_GOAL OF THE EXERCISE:_ Of the material below, only the lines from the line containing "Table 1 | Redistributed" down to the line containing "Figure 10: The" belong in the answer, written out exactly.

_RECORDS TO PROCESS:_
════

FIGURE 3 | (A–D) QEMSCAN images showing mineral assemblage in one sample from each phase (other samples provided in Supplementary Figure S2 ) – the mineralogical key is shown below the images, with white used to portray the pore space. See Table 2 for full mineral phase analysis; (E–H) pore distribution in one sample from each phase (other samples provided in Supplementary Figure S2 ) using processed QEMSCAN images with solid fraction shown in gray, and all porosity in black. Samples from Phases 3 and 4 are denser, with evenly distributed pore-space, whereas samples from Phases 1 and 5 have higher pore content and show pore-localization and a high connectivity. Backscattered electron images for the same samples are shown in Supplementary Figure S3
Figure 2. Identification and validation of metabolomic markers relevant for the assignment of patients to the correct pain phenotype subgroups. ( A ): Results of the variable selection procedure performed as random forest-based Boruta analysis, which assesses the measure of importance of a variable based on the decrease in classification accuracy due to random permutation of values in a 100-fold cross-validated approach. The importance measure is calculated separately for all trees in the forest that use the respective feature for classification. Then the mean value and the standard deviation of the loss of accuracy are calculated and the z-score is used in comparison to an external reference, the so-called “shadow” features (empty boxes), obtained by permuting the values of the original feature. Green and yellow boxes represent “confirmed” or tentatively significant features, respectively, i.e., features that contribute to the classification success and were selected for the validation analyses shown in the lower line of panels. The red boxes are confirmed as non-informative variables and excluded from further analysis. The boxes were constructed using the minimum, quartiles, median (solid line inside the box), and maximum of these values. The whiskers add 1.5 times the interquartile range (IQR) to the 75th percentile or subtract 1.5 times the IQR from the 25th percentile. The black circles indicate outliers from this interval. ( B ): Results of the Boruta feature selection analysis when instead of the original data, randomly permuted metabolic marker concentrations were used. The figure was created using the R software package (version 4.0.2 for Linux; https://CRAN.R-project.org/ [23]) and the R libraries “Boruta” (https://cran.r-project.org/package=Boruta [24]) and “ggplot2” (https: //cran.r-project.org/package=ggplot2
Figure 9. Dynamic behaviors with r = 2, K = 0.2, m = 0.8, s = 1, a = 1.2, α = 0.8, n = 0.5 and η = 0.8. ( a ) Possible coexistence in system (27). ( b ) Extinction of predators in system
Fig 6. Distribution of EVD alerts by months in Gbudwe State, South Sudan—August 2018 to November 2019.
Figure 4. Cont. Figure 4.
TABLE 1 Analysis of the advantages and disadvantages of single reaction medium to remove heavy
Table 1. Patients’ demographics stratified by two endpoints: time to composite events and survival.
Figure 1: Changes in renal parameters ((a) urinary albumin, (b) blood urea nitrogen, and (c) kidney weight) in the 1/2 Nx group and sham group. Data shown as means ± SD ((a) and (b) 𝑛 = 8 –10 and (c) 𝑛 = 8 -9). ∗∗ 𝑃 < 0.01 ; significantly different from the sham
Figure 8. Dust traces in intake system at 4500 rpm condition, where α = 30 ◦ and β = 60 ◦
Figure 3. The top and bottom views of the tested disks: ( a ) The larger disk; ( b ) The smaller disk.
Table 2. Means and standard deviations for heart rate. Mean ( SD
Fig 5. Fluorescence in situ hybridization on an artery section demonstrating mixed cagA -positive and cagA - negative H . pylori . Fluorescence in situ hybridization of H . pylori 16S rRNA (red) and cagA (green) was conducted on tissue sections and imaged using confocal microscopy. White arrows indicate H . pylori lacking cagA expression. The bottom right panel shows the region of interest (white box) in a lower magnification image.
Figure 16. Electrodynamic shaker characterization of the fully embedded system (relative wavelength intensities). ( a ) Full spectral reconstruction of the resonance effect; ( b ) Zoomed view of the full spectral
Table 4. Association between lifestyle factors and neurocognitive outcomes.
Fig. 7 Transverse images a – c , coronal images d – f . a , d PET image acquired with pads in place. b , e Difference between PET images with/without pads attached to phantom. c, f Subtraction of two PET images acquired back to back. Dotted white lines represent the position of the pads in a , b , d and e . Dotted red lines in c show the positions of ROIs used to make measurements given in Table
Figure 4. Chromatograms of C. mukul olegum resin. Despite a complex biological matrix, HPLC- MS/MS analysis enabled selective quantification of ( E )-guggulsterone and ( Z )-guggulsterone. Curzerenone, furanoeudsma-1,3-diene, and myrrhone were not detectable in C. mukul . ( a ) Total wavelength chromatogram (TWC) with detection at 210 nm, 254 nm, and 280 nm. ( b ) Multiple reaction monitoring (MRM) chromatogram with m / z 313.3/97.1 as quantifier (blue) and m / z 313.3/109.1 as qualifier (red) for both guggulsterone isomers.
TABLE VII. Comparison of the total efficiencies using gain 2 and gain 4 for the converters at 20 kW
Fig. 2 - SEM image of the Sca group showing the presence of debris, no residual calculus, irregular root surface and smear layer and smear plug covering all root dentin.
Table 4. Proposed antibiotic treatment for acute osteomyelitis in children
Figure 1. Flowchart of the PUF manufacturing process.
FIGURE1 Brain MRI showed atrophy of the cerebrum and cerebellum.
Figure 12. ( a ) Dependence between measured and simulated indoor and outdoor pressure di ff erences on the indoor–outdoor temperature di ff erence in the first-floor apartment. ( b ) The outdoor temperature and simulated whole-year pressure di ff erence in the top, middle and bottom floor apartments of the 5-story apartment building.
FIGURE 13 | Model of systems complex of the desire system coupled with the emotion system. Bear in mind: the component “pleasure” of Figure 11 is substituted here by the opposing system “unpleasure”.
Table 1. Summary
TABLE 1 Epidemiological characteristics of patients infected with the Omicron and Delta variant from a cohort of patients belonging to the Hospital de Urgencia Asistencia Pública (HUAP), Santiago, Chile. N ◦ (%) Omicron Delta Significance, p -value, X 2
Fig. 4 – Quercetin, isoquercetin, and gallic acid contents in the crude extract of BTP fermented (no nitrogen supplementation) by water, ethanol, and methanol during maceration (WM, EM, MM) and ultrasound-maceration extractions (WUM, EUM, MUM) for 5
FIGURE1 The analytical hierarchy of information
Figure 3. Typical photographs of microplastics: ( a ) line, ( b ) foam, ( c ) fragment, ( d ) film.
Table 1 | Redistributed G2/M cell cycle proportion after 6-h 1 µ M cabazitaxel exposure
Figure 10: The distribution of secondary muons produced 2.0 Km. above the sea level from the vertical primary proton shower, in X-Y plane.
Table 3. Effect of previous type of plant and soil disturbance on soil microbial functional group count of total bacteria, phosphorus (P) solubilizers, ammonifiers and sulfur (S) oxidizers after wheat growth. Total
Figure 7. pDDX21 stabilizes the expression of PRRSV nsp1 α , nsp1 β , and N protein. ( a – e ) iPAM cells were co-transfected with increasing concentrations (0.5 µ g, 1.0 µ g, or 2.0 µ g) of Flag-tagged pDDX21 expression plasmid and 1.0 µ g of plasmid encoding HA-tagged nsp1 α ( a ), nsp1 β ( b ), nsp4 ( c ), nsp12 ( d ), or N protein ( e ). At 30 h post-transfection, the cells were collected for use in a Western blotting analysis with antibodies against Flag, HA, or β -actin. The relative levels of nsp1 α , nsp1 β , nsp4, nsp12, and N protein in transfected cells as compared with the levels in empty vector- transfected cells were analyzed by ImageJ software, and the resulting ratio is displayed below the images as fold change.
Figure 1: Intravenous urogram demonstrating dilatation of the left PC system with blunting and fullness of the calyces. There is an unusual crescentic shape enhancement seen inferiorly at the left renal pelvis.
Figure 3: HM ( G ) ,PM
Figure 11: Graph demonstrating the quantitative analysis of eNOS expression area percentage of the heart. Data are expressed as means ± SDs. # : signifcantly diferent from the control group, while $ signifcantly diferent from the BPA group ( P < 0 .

════

_SOLUTION TO THIS PROBLEM:_
Table 1 | Redistributed G2/M cell cycle proportion after 6-h 1 µ M cabazitaxel exposure
Figure 10: The distribution of secondary muons produced 2.0 Km. above the sea level from the vertical primary proton shower, in X-Y plane.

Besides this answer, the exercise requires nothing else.